Step	Hyp	Ref	Expression
1		simp11 1091	. . 3 |- ( ( ( K e. HL /\ P e. A /\ Q e. A ) /\ ( R e. A /\ V e. A /\ W e. A ) /\ -. R .<_ ( ( P .\/ Q ) .\/ W ) ) -> K e. HL )
2		simp21 1094	. . 3 |- ( ( ( K e. HL /\ P e. A /\ Q e. A ) /\ ( R e. A /\ V e. A /\ W e. A ) /\ -. R .<_ ( ( P .\/ Q ) .\/ W ) ) -> R e. A )
3		simp22 1095	. . 3 |- ( ( ( K e. HL /\ P e. A /\ Q e. A ) /\ ( R e. A /\ V e. A /\ W e. A ) /\ -. R .<_ ( ( P .\/ Q ) .\/ W ) ) -> V e. A )
4		hllat 34650	. . . . 5 |- ( K e. HL -> K e. Lat )
5	1, 4	syl 17	. . . 4 |- ( ( ( K e.
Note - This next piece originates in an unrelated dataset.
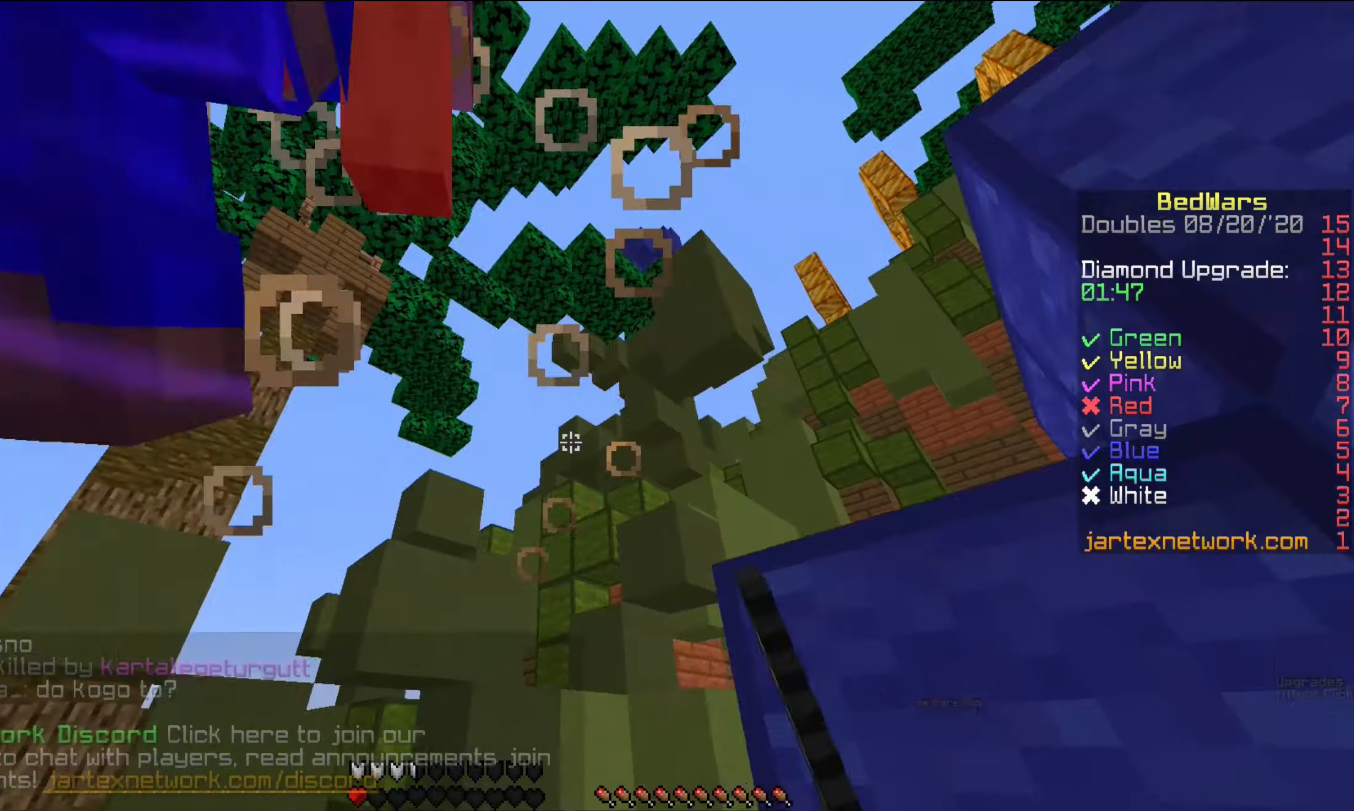
{"keys": ["d"], "mouse": [], "events": [[217, "w", "up"], [417, "mouse_left", "down"], [467, "mouse_left", "up"]]}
HL /\ P e. A /\ Q e. A ) /\ ( R e. A /\ V e. A /\ W e. A ) /\ -. R .<_ ( ( P .\/ Q ) .\/ W ) ) -> K e. Lat )
6		simp1 1061	. . . . 5 |- ( ( ( K e. HL /\ P e. A /\ Q e. A ) /\ ( R e. A /\ V e. A /\ W e. A ) /\ -. R .<_ ( ( P .\/ Q ) .\/ W ) ) -> ( K e. HL /\ P e. A /\ Q e. A ) )
7		eqid 2622	. . . . . 6 |- ( Base ` K ) = ( Base ` K )
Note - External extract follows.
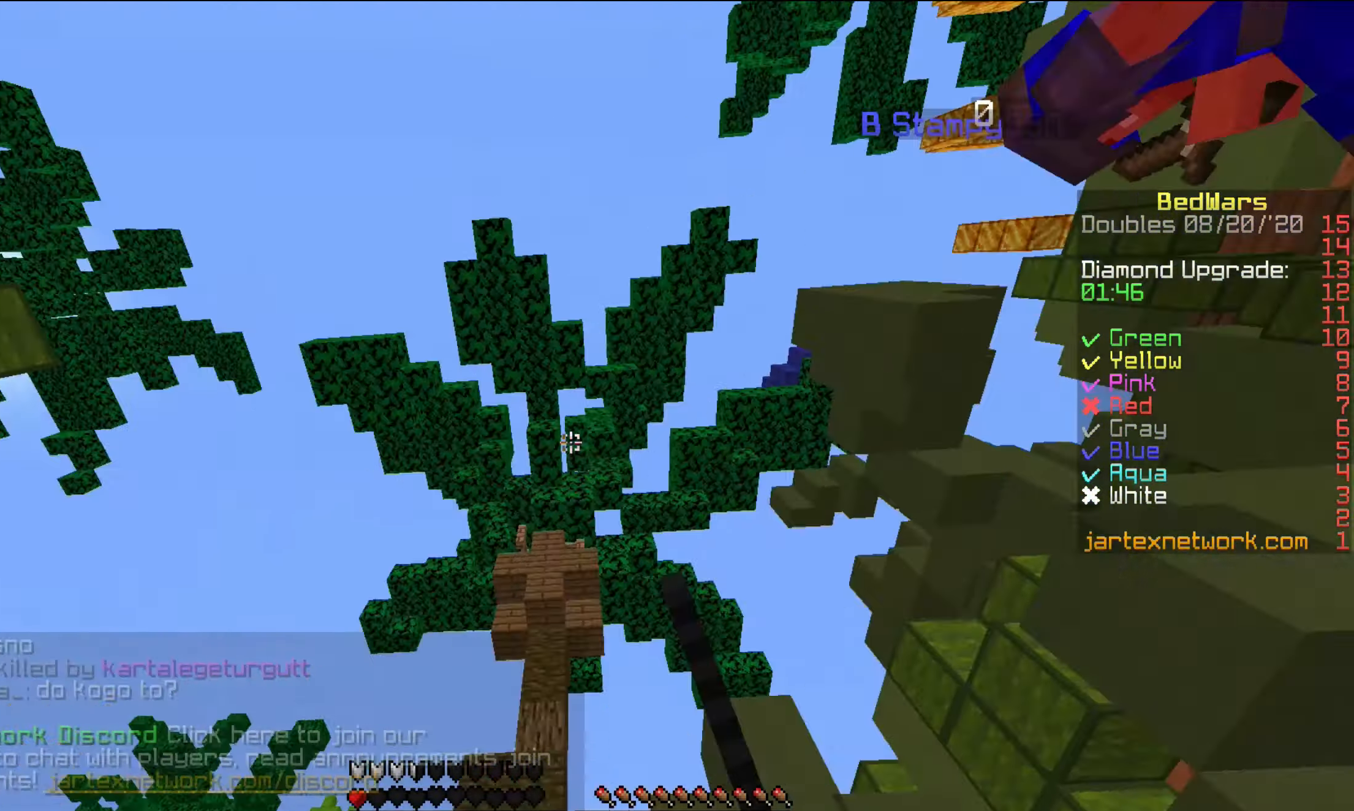
{"keys": ["w"], "mouse": [], "events": [[17, "s", "down"], [183, "s", "up"], [383, "w", "down"], [467, "d", "up"]]}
8		4at.j	. . . . . 6 |- .\/ = ( join ` K )
9		4at.a	. . . . . 6 |- A = ( Atoms ` K )
10	7, 8, 9	hlatjcl 34653	. . . . 5 |- ( ( K e. HL /\ P e. A /\ Q e. A ) -> ( P .\/ Q ) e. ( Base ` K ) )
11	6, 10	syl 17	. . . 4 |- ( ( ( K e. HL /\ P e. A /\ Q e. A ) /\ ( R e. A /\ V e. A /\ W e. A ) /\ -. R .<_ ( ( P .\/ Q ) .\/ W ) ) -> ( P .\/ Q ) e. ( Base ` K ) )
12		simp23 1096	. . . . 5 |- ( ( ( K e. HL /\ P e. A /\ Q e. A ) /\ ( R e. A /\ V e. A /\ W e. A ) /\ -. R .<_ ( ( P .\/ Q ) .\/ W ) ) -> W e. A )
13	7, 9	atbase 34576	. . . . 5 |- ( W e. A -> W e. ( Base ` K ) )
14	12, 13	syl 17	. . . 4 |- ( ( ( K e. HL /\ P e. A /\ Q e. A ) /\ ( R e. A /\ V e. A /\ W e. A ) /\ -. R .<_ ( ( P .\/ Q ) .\/ W ) ) -> W e. ( Base ` K ) )
15	7, 8	latjcl 17051	. . . 4 |- ( ( K e. Lat /\ ( P .\/ Q ) e. ( Base ` K ) /\ W e. ( Base ` K ) ) -> ( ( P .\/ Q ) .\/ W ) e. ( Base ` K ) )
16	5, 11, 14, 15	syl3anc 1326	. . 3 |- ( ( ( K e. HL /\ P e. A /\ Q e. A ) /\ ( R e. A /\ V e. A /\ W e. A ) /\ -. R .<_ ( ( P .\/ Q ) .\/ W ) ) -> ( ( P .\/ Q ) .\/ W ) e. ( Base ` K ) )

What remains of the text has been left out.